# [WHAT TO DO]
Every line containing the string "tests" should be returned from the records.

*** PROVIDED DATA Section Begins ***

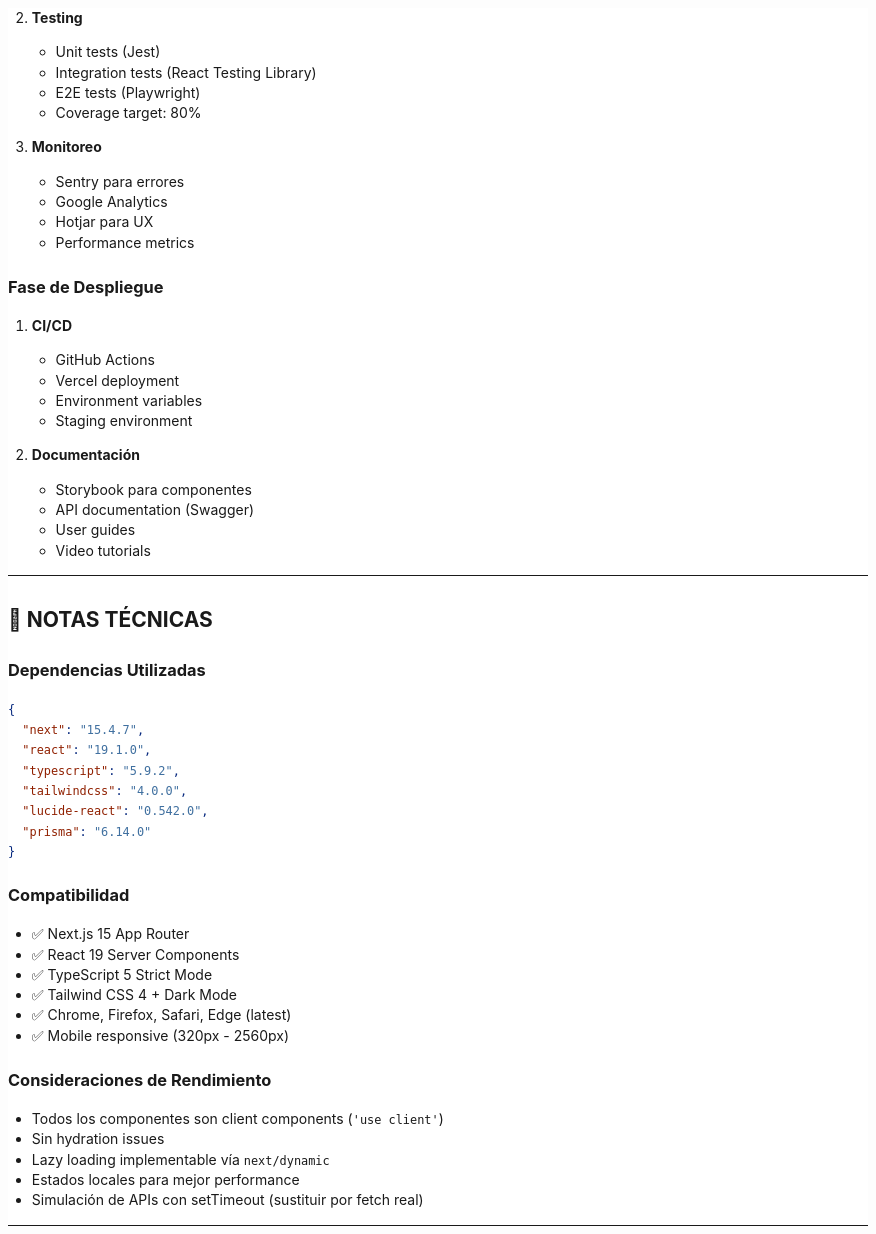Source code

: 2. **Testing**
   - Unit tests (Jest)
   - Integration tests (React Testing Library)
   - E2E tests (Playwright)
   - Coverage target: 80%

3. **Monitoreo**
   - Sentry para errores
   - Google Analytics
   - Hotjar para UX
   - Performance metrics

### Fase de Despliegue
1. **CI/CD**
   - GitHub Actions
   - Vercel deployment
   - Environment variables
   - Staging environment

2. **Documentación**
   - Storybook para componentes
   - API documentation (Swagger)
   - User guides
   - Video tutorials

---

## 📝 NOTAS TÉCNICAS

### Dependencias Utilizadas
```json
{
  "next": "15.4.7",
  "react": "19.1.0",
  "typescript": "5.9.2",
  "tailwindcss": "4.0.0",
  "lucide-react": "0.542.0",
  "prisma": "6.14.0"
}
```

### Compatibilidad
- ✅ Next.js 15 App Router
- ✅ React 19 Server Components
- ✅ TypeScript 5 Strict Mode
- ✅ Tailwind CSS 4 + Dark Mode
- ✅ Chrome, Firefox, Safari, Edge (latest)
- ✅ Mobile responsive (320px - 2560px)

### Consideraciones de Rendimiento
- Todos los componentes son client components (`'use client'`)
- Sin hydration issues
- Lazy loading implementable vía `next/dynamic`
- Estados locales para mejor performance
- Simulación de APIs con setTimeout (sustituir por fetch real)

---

*** PROVIDED DATA Section Ends ***

# [SOLVED EXERCISE]
   - Unit tests (Jest)
   - Integration tests (React Testing Library)
   - E2E tests (Playwright)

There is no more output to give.